Une autre tension entre la RDC et le Rwanda autour des données géologiques du lac Kivu
mardi 10 juin 2025
Par Joseph Apolo Msambya
La tension est loin de baisser entre Kinshasa et Kigali. Alors que le Rwanda venait recemment de se retirer de la CEEAC, l'accusant de rouler au profit du dictat de la RDC, c'est le tour de cette dernière de hausser le ton face à Kigali en le sommant de lui transmettre les études géologiques menées sur le lac Kivu, une richesse naturelle partagée entre les deux pays. Selon Africa Intelligence, la RDC bénéficie du soutien d'un cabinet parisien dans cette mission.

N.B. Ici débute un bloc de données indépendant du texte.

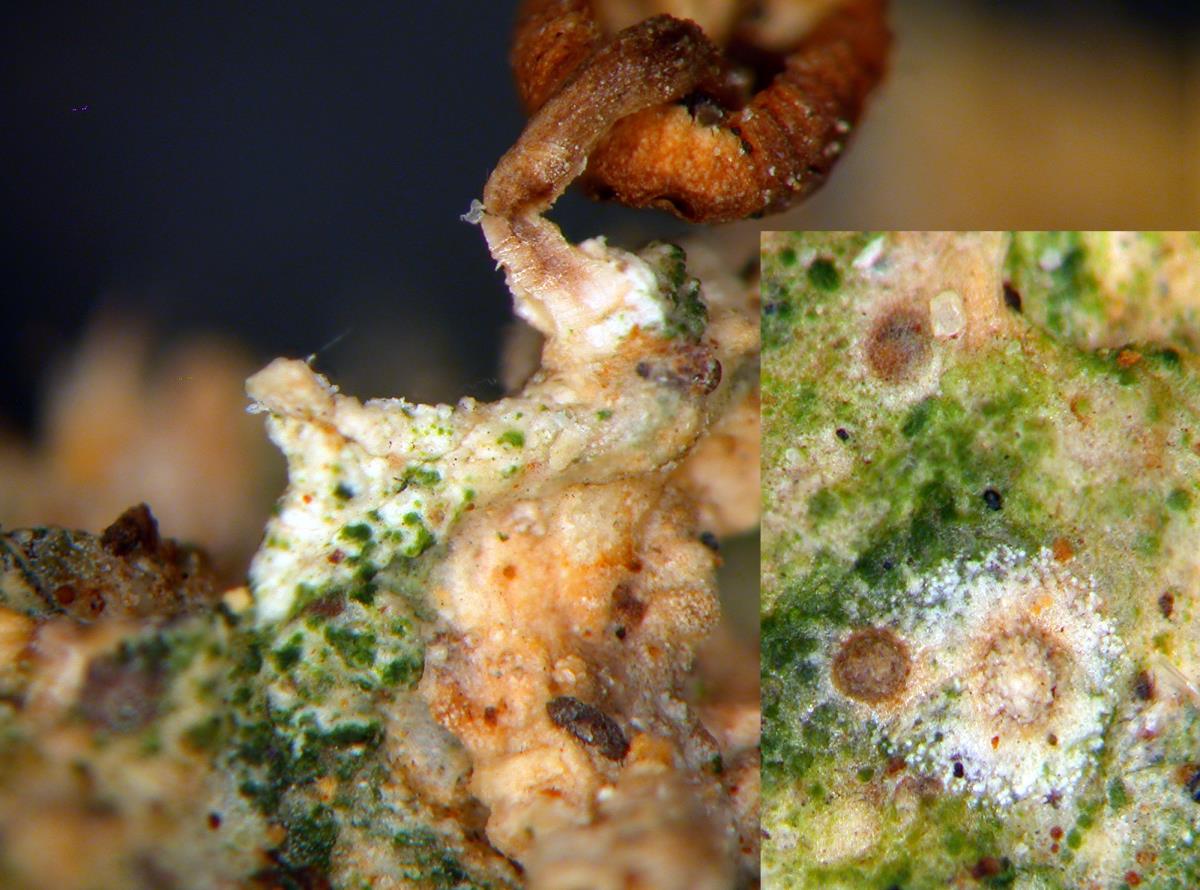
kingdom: Fungi
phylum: Basidiomycota
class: Agaricomycetes
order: Agaricales
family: Omphalotaceae
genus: Gymnopus
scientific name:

Pour rappel, la République Démocratique du Congo et le Rwanda partagent en commun le lac Kivu qui contient le gaz méthane et la rivière Ruzizi sur laquelle est érigée le barrage hydro-électrique Ruzizi 1er, desservant la RDC, le Rwanda et le Burundi en courant électrique. Un projet d'exploitation commune de ce gaz méthane a toujours existé entre ces deux pays pendant que les activités ont depuis longtemps débuté du côté rwandais sans que cela le soit du côté congolais. Alors que Kigali a entrepris des explorations approfondies, Kinshasa dénonce un manque de transparence qui pourrait masquer une volonté d’accaparement unilatéral. Pour la RDC, le Rwanda doit partager les données des études géologiques qui lui ont permis d'amorcer ces travaux car, ces données sont stratégiques du fait qu'elles permettront d’évaluer la capacité réelle d’extraction, les risques environnementaux et les retombées économiques pour chaque pays riverain. En plus, l’accès à ces données est un acte de souveraineté et un préalable à toute discussion sur une exploitation équitable des richesses partagées.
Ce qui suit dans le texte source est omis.